The new antitrust case the US Dept. of Justice has recently undertaken also suggests a potential for another (especially a completely open-source) entrant in this space.
As contemporary schools tend to want to have centralized application hosting, TDF/LibreOffice/NextOffice should therefore also strenuously work on releasing a fully network-hosted capable version of the software. TDF could also host for schools (assuming some schools — that’s my experience in the USA) are too lazy of (claimed) “broke” to setup relevant server infrastructure themselves. This would be a huge undertaking; a logical partner *might* be NextCloud [my name suggestion would align NICELY!! ]
Best of luck moving TDF and its software platforms to the next level!
Or, y’know, you could just do a decent job of marketing your brand, and not expect OO to lie down and die just to make you happy. (Yes, I know, you say it’s already dead. But that’s not for you to say. It’s for the member of the project to decide. And they disagree.)

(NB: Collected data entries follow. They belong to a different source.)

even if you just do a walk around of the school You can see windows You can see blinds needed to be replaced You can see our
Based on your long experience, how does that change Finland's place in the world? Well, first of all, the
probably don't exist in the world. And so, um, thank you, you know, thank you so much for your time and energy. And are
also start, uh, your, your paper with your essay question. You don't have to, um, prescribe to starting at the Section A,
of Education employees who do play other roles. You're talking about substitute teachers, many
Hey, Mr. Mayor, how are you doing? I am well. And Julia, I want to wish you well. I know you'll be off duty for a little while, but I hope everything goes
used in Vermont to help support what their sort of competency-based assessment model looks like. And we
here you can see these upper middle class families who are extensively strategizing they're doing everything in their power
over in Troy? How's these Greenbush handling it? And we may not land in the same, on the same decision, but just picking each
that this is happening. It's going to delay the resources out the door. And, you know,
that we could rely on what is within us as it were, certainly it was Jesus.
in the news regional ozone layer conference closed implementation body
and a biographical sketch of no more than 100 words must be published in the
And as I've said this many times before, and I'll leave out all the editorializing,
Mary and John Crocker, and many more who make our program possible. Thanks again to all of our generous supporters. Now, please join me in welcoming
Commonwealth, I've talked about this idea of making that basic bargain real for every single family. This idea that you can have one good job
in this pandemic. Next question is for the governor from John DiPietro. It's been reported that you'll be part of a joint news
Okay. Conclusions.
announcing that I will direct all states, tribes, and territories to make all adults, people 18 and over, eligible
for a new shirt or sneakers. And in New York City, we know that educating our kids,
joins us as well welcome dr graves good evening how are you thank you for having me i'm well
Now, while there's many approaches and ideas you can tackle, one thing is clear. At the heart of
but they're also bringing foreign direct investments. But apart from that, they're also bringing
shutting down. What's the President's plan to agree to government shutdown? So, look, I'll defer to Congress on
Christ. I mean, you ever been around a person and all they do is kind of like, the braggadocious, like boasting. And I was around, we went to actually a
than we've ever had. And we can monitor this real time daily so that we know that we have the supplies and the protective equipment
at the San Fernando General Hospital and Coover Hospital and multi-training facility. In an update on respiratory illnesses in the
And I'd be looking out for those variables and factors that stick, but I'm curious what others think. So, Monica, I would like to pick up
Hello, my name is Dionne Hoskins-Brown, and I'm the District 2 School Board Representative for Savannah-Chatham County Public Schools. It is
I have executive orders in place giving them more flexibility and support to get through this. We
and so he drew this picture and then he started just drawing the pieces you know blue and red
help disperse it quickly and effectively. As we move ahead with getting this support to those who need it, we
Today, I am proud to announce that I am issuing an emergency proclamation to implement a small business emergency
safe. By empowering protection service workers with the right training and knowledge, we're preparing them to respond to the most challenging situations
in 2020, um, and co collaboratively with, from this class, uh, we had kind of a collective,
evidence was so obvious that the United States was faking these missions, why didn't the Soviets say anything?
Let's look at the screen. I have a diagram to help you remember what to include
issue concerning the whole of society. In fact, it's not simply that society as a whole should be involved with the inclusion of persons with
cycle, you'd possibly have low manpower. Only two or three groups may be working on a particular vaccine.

OO is an open source project. You may have heard of open source. It’s when volunteers work on something they care about. Apache exists as a place for open source projects to live, as long as they want to. It’s not Apache’s job to tell a project when and how to release updates. Can you imagine the outcry of Apache were to go around shutting down projects just because some other project declared themselves to be better?
You have a better product? Great. Get out there and spread the word. You don’t need OO’s permission to do that.
> not expect OO to lie down and die just to make you happy
Please don’t use strawman arguments – we didn’t say that at all. The open letter says, it’s fine if AOO wants to maintain the legacy 4.1 branch. But it’s also responsible to let users know about much more actively developed and up-to-date alternatives. If we in the FOSS world want to get the best tools out there, to the most people, we should let people know what exists.
It’s not about “promoting” LO or “winning”. LO is doing just fine. This is about doing the responsible thing for end users, letting them know what’s out there, so they can choose.